* Task brief *
Of all the lines in the material, how many carry the string "disclosure"? Respond with the number by itself.

★ ★ ★

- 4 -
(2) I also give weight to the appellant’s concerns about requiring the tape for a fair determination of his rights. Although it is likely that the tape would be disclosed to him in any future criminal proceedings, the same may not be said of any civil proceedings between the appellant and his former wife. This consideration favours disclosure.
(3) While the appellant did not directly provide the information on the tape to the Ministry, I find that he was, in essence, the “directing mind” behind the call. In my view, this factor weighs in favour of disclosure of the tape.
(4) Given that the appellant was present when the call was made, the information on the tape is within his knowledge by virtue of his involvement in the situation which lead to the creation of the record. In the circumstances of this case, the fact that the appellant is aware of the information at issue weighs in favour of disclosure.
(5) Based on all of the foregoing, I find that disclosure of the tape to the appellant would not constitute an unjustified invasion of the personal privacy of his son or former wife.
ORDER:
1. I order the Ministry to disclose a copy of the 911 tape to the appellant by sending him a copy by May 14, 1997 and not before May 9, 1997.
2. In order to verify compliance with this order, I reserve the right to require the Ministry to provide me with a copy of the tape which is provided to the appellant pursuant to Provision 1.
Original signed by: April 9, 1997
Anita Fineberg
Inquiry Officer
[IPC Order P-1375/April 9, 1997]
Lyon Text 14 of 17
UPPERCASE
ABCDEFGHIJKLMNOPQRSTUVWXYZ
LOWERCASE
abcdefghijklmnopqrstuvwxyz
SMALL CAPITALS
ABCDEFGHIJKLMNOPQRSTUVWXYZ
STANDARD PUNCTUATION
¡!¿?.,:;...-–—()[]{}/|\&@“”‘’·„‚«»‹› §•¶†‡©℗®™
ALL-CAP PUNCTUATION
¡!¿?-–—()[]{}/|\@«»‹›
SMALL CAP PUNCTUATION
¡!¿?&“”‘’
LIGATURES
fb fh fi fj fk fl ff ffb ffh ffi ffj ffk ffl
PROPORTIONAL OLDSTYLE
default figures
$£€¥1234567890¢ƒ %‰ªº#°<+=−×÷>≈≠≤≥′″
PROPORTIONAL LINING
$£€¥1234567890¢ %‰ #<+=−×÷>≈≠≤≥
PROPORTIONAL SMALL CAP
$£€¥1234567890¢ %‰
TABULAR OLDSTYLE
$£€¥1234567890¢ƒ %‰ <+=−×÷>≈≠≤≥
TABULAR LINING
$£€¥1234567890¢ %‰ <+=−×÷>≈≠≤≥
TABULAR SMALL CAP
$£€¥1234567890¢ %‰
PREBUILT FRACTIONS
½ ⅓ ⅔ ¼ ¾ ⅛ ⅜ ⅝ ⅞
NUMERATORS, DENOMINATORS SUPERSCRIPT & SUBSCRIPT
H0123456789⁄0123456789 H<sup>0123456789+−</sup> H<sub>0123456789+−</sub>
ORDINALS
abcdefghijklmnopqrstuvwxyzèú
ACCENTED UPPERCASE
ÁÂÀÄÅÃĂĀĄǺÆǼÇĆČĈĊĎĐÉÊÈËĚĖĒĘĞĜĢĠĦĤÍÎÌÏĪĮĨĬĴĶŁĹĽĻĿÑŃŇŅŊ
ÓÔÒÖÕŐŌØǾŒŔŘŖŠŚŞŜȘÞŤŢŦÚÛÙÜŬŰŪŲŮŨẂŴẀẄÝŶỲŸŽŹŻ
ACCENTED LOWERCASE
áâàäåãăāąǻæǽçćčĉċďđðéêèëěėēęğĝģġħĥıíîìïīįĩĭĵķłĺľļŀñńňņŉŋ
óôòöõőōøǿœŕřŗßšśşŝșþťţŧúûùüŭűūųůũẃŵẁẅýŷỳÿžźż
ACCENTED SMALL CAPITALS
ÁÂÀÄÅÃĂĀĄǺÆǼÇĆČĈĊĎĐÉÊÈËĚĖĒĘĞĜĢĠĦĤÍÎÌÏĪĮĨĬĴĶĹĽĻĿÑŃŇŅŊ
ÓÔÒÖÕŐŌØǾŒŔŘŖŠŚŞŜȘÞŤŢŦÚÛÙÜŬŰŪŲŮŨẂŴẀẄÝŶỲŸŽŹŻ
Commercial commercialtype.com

★ ★ ★

* Answer space *
4